🤖 AI Summary
Existing event-camera-based eye-tracking methods rely on GPU acceleration, making them unsuitable for resource-constrained embedded devices such as smart glasses.
Method: We propose a lightweight, fully event-driven convolutional neural network architecture optimized for microcontrollers. It comprises two low-complexity models—grid-based classifier and pixel-level regressor—and supports end-to-end training, evaluation, and INT8 quantization. The system processes raw event streams directly, eliminating image reconstruction and achieving microsecond-level inference latency with significantly reduced power consumption.
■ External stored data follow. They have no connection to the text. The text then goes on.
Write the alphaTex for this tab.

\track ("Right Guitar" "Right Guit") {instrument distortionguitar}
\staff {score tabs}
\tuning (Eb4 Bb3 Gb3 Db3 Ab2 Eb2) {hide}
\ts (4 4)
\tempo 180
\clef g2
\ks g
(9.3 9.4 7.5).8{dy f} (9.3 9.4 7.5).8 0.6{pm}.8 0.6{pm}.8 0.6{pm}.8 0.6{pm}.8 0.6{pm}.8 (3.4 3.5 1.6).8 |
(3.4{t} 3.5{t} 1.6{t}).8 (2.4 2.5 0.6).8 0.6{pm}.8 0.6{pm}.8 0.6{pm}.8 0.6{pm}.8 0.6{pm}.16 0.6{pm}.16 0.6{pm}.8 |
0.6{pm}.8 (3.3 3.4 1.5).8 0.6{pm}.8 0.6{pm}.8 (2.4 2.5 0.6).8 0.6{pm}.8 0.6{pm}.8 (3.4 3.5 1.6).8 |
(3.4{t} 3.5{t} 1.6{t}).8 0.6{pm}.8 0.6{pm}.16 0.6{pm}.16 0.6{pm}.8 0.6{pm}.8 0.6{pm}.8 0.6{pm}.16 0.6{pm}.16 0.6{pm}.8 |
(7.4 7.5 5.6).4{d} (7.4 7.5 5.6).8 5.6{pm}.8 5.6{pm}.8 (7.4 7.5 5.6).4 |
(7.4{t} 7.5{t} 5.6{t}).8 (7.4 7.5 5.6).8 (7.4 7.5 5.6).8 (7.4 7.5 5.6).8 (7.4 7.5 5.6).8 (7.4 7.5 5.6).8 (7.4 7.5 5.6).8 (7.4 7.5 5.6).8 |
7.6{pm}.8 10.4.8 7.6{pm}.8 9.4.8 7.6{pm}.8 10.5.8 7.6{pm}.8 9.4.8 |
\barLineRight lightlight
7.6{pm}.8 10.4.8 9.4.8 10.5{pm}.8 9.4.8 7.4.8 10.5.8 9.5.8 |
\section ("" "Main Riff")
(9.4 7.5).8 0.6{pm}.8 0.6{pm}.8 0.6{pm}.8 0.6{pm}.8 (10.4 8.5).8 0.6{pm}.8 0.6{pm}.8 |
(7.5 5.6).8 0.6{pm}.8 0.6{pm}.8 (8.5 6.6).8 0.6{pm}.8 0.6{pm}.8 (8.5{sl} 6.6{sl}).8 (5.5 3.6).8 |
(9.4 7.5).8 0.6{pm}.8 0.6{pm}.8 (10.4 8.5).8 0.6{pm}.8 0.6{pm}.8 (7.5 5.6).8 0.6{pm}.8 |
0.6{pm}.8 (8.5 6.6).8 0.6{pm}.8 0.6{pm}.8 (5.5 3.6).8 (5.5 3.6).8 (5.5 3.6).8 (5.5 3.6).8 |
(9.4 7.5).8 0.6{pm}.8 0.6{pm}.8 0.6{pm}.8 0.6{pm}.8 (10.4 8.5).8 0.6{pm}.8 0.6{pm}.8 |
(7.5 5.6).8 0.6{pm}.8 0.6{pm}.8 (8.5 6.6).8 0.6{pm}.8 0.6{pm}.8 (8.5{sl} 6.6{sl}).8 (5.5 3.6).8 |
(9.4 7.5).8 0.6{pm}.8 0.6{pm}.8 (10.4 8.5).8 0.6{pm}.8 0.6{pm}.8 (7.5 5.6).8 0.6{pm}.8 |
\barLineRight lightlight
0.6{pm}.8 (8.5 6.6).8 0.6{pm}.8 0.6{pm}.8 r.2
Contribution/Results: Evaluated on public event-based datasets, our approach matches the accuracy of state-of-the-art GPU-dependent methods. It is the first fully event-driven eye-tracking system capable of real-time operation on microcontroller units (MCUs), successfully deployed on STM32H7-series platforms. This work establishes a viable pathway for edge intelligence in wearable eye-tracking applications.
📝 Abstract
Event-based cameras are becoming a popular solution for efficient, low-power eye tracking. Due to the sparse and asynchronous nature of event data, they require less processing power and offer latencies in the microsecond range. However, many existing solutions are limited to validation on powerful GPUs, with no deployment on real embedded devices. In this paper, we present EETnet, a convolutional neural network designed for eye tracking using purely event-based data, capable of running on microcontrollers with limited resources. Additionally, we outline a methodology to train, evaluate, and quantize the network using a public dataset. Finally, we propose two versions of the architecture: a classification model that detects the pupil on a grid superimposed on the original image, and a regression model that operates at the pixel level.